Task brief »
Work out how many lines in the records below include the string "transform", and reply with that number alone.

Provided entries »
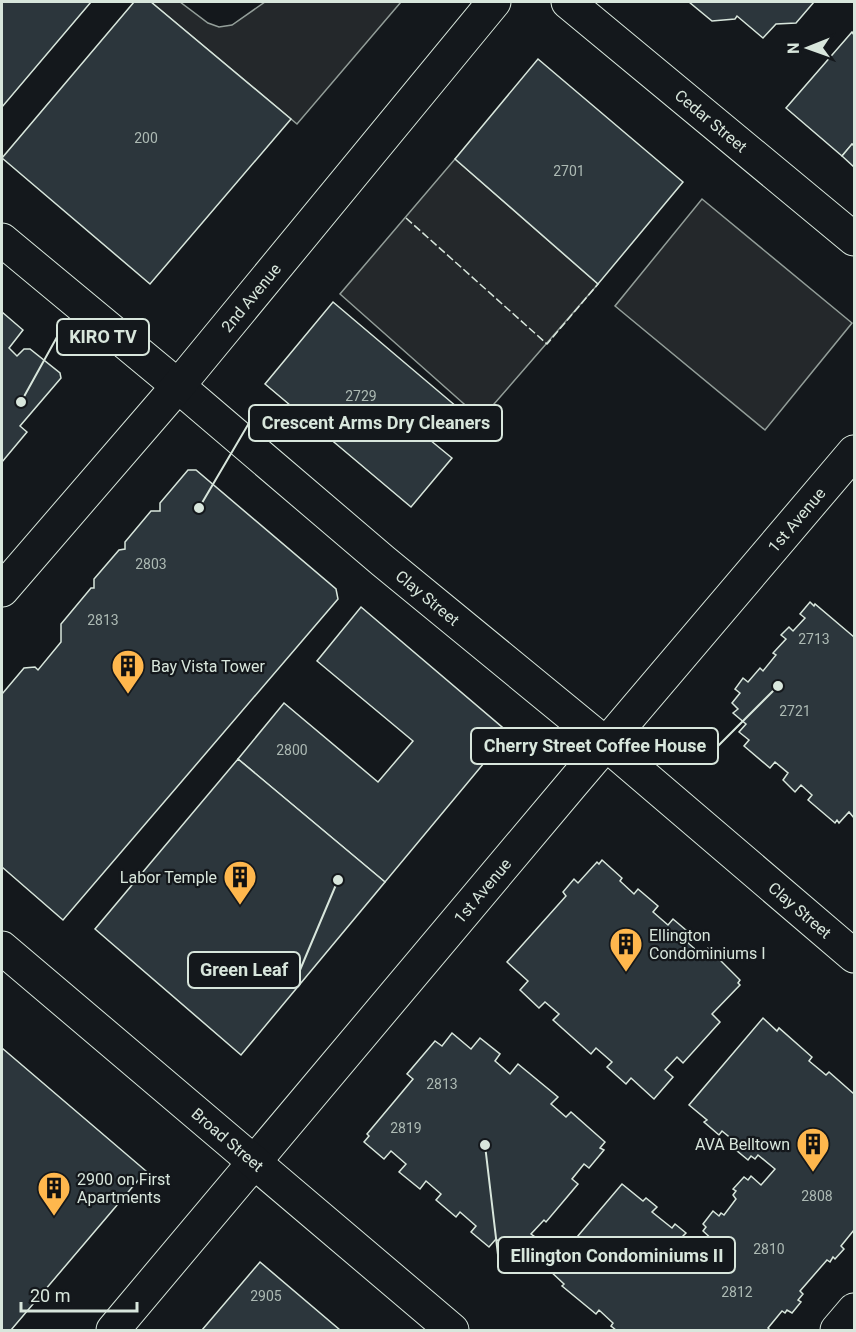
<svg xmlns="http://www.w3.org/2000/svg" width="856" height="1332" font-family="Roboto,sans-serif">
<style>
.parking{fill:#24282b;stroke:#939e99;stroke-width:1.5}
.building{fill:#2c363c;stroke:#d8e6dc;stroke-width:1.5}
.lines{fill:none;stroke-linecap:round;stroke-linejoin:round}
.minor-casing{stroke:#d8e6dc;stroke-width:35}
.tertiary-casing{stroke:#d8e6dc;stroke-width:35}
.secondary-casing{stroke:#d8e6dc;stroke-width:35}
.primary-casing{stroke:#d8e6dc;stroke-width:35}
.minor{stroke:#14181c;stroke-width:33}
.tertiary{stroke:#14181c;stroke-width:33}
.secondary{stroke:#14181c;stroke-width:33}
.primary{stroke:#14181c;stroke-width:33}
.fence{stroke:#d8e6dc;stroke-width:1.5;stroke-dasharray:8 3;stroke-linecap:butt}
.labels{text-anchor:middle;stroke-width:4.5;stroke-linejoin:round;paint-order:stroke}
.number-label{font-size:14px;fill:#adbab4}
.street-label{font-size:16px;fill:#d8e6dc;stroke:#14181c}
.poi-label{font-size:16px;fill:#d8e6dc;stroke:#14181c;text-anchor:start}
.leader{fill:none;stroke:#d8e6dc;stroke-width:2}
.callout-dot{fill:#d8e6dc;stroke:#14181c;stroke-width:2}
.callout{fill:#14181c;stroke:#d8e6dc;stroke-width:2}
.callout-label{font-size:18px;text-anchor:middle;font-weight:bold;fill:#d8e6dc}
</style>
<rect width="100%" height="100%" fill="#14181c"/>
<g class="parking">
<path d="M 151,2 L 180,2 L 208,23 L 219,27 L 232,25 L 265,2 L 401,2 L 297,124 Z"/>
<path d="M 455,159 L 598,284 L 481,419 L 340,294 Z"/>
<path d="M 702,199 L 852,323 L 765,430 L 615,306 Z"/>
</g>
<g class="building">
<path d="M 2,2 L 91,2 L 2,107 Z"/>
<path d="M 134,2 L 151,2 L 291,119 L 150,284 L 2,158 Z"/>
<path d="M 689,2 L 814,2 L 796,23 L 776,24 L 763,38 L 737,16 L 735,19 L 712,21 Z"/>
<path d="M 852,32 L 854,35 L 854,146 L 852,144 L 842,156 L 786,108 Z"/>
<path d="M 538,59 L 683,182 L 598,284 L 455,159 Z"/>
<path d="M 852,144 L 854,146 L 854,167 L 842,156 Z"/>
<path d="M 333,302 L 457,407 L 430,440 L 452,458 L 411,507 L 265,384 Z"/>
<path d="M 2,312 L 23,330 L 9,348 L 17,356 L 24,349 L 30,349 L 60,373 L 61,378 L 20,426 L 27,432 L 2,462 Z"/>
<path d="M 188,470 L 196,470 L 336,589 L 338,599 L 63,920 L 2,867 L 2,694 L 24,668 L 35,667 L 38,670 L 61,642 L 61,624 L 91,588 L 94,588 L 94,579 L 119,550 L 125,549 L 125,542 L 151,511 L 160,511 L 160,503 Z"/>
<path d="M 810,602 L 814,606 L 815,604 L 854,637 L 854,818 L 849,812 L 839,823 L 837,820 L 835,823 L 808,800 L 812,795 L 801,785 L 795,792 L 783,780 L 788,773 L 775,762 L 770,768 L 744,746 L 749,740 L 739,732 L 746,724 L 733,713 L 738,709 L 732,703 L 740,693 L 735,689 L 743,678 L 748,682 L 760,668 L 763,671 L 776,655 L 773,653 L 786,639 L 781,635 L 789,627 L 793,631 L 805,618 L 800,614 Z"/>
<path d="M 361,607 L 509,733 L 385,882 L 238,759 L 284,703 L 378,782 L 413,741 L 317,661 Z"/>
<path d="M 238,759 L 385,882 L 241,1055 L 95,929 Z"/>
<path d="M 602,860 L 622,878 L 620,881 L 634,894 L 638,889 L 658,906 L 653,912 L 668,925 L 673,919 L 693,936 L 688,943 L 702,955 L 708,948 L 740,980 L 738,983 L 740,985 L 712,1014 L 720,1022 L 683,1063 L 677,1057 L 665,1070 L 673,1077 L 654,1099 L 631,1078 L 626,1084 L 607,1067 L 612,1062 L 596,1048 L 591,1054 L 553,1020 L 559,1014 L 545,1002 L 539,1008 L 520,990 L 528,981 L 507,962 L 566,896 L 563,892 L 574,879 L 578,883 L 597,862 L 599,864 Z"/>
<path d="M 763,1018 L 777,1031 L 779,1028 L 812,1057 L 809,1061 L 826,1075 L 829,1072 L 854,1094 L 854,1230 L 841,1246 L 844,1249 L 835,1259 L 833,1257 L 830,1262 L 827,1260 L 800,1291 L 803,1294 L 798,1300 L 801,1302 L 792,1313 L 787,1310 L 785,1313 L 782,1311 L 768,1328 L 770,1330 L 616,1330 L 611,1326 L 613,1323 L 599,1310 L 596,1314 L 562,1286 L 564,1284 L 549,1270 L 622,1184 L 643,1201 L 646,1198 L 657,1207 L 652,1212 L 672,1228 L 675,1224 L 686,1233 L 683,1236 L 687,1240 L 684,1242 L 701,1257 L 714,1241 L 703,1231 L 706,1227 L 703,1224 L 713,1211 L 719,1216 L 721,1213 L 724,1215 L 736,1199 L 733,1195 L 736,1191 L 733,1189 L 744,1177 L 748,1180 L 751,1176 L 761,1185 L 775,1169 L 758,1155 L 755,1159 L 751,1156 L 748,1160 L 736,1150 L 739,1145 L 722,1131 L 719,1135 L 704,1122 L 707,1120 L 689,1105 Z"/>
<path d="M 452,1033 L 471,1049 L 480,1038 L 500,1054 L 495,1061 L 510,1074 L 518,1064 L 558,1097 L 551,1104 L 566,1117 L 571,1112 L 605,1142 L 600,1148 L 604,1150 L 589,1168 L 584,1164 L 572,1179 L 578,1184 L 546,1222 L 544,1220 L 531,1234 L 535,1237 L 516,1260 L 509,1254 L 511,1252 L 496,1239 L 489,1247 L 471,1232 L 476,1226 L 460,1212 L 456,1217 L 436,1200 L 441,1194 L 426,1181 L 420,1189 L 399,1172 L 406,1164 L 391,1151 L 384,1159 L 364,1142 L 369,1136 L 367,1134 L 413,1079 L 407,1074 L 435,1041 L 442,1046 Z"/>
<path d="M 2,1048 L 146,1171 L 11,1330 L 2,1330 Z"/>
<path d="M 260,1262 L 340,1330 L 202,1330 Z"/>
</g>
<g class="lines">
<g class="minor-casing">
<g id="minor">
<path id="s1" d="M 2,240 L 178,386 L 383,561 L 606,744 L 854,956"/>
</g>
</g>
<g class="tertiary-casing">
<g id="tertiary">
<path id="s2" d="M 568,2 L 854,239"/>
</g>
</g>
<g class="secondary-casing">
<g id="secondary">
<path id="s3" d="M 113,1330 L 572,784 L 854,452"/>
</g>
</g>
<g class="primary-casing">
<g id="primary">
<path id="s4" d="M 2,590 L 178,386 L 494,2"/>
<path id="s5" d="M 2,948 L 452,1330"/>
<path d="M 837,1330 L 854,1310"/>
</g>
</g>
<use href="#minor" class="minor"/>
<use href="#tertiary" class="tertiary"/>
<use href="#secondary" class="secondary"/>
<use href="#primary" class="primary"/>
<path class="fence" d="M 406,218 L 547,344 L 598,284"/>
</g>
<defs>
<g id="building-pin" transform="scale(1.725)"><path d="M0 17L-7.5 6A9.5 9.5 0 1 1 7.5 6Z" fill="#ffb74d" stroke="#14181c"/><path d="M-4-6H4V6H1V3H-1V6H-4ZM-2.5-4.3h1.7v1.8h-1.7ZM.8-4.3h1.7v1.8H.8ZM-2.5-1h1.7V.8h-1.7ZM.8-1h1.7V.8H.8Z" fill="#111"/></g>
</defs>
<g fill-rule="evenodd">
<use href="#building-pin" x="128" y="666"/>
<use href="#building-pin" x="240" y="877"/>
<use href="#building-pin" x="626" y="944"/>
<use href="#building-pin" x="813" y="1144"/>
<use href="#building-pin" x="54" y="1188"/>
</g>
<g class="labels">
<g class="number-label">
<text x="146" y="143">200</text>
<text x="569" y="176">2701</text>
<text x="361" y="401">2729</text>
<text x="151" y="569">2803</text>
<text x="103" y="625">2813</text>
<text x="814" y="644">2713</text>
<text x="795" y="716">2721</text>
<text x="292" y="755">2800</text>
<text x="442" y="1089">2813</text>
<text x="406" y="1133">2819</text>
<text x="817" y="1201">2808</text>
<text x="769" y="1254">2810</text>
<text x="737" y="1297">2812</text>
<text x="266" y="1301">2905</text>
</g>
<g class="street-label">
<text dy="6" stroke="none"><textPath href="#s2" startOffset="186">Cedar Street</textPath></text>
<text dy="6" stroke="none"><textPath href="#s4" startOffset="384">2nd Avenue</textPath></text>
<text dy="6" stroke="none"><textPath href="#s3" startOffset="1060">1st Avenue</textPath></text>
<text dy="6" stroke="none"><textPath href="#s1" startOffset="556">Clay Street</textPath></text>
<text dy="6" stroke="none"><textPath href="#s3" startOffset="574">1st Avenue</textPath></text>
<text dy="6" stroke="none"><textPath href="#s1" startOffset="1042">Clay Street</textPath></text>
<text dy="6" stroke="none"><textPath href="#s5" startOffset="296">Broad Street</textPath></text>
</g>
<g class="poi-label">
<text x="151" y="672">Bay Vista Tower</text>
<text x="217" y="883" text-anchor="end">Labor Temple</text>
<text x="649" y="941">Ellington<tspan x="649" dy="18">Condominiums I</tspan></text>
<text x="790" y="1150" text-anchor="end">AVA Belltown</text>
<text x="77" y="1185">2900 on First<tspan x="77" dy="18">Apartments</tspan></text>
</g>
</g>
<path class="leader" d="M21 402L57 337M199 508L249 423M778 686L718 746M338 880L300 970M485 1145L498 1255"/>
<g class="callout-dot">
<circle cx="21" cy="402" r="6"/>
<circle cx="199" cy="508" r="6"/>
<circle cx="778" cy="686" r="6"/>
<circle cx="338" cy="880" r="6"/>
<circle cx="485" cy="1145" r="6"/>
</g>
<g class="callout">
<rect x="57" y="319" width="92" height="36" rx="6"/>
<rect x="249" y="405" width="253" height="36" rx="6"/>
<rect x="471" y="728" width="247" height="36" rx="6"/>
<rect x="188" y="952" width="112" height="36" rx="6"/>
<rect x="498" y="1237" width="237" height="36" rx="6"/>
</g>
<g class="callout-label">
<text x="103" y="343">KIRO TV</text>
<text x="376" y="429">Crescent Arms Dry Cleaners</text>
<text x="595" y="752">Cherry Street Coffee House</text>
<text x="244" y="976">Green Leaf</text>
<text x="617" y="1262">Ellington Condominiums II</text>
</g>
<rect width="856" height="1332" fill="none" stroke="#d8e6dc" stroke-width="6"/>
<g transform="translate(808 48) rotate(269)" stroke="#14181c" stroke-width="4.5" paint-order="stroke">
<path d="M0-4.5L10 22L0 15L-10 22Z" fill="#d8e6dc"/>
<text y="-9" font-size="16" font-weight="bold" text-anchor="middle" fill="#d8e6dc">N</text>
</g>
<path d="M21 1302v9h116v-9" fill="none" stroke="#d8e6dc" stroke-width="3"/>
<text x="30" y="1302" font-size="18" fill="#d8e6dc" stroke="#14181c" stroke-width="4.5" paint-order="stroke">20 m</text>
</svg>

Answer box »
2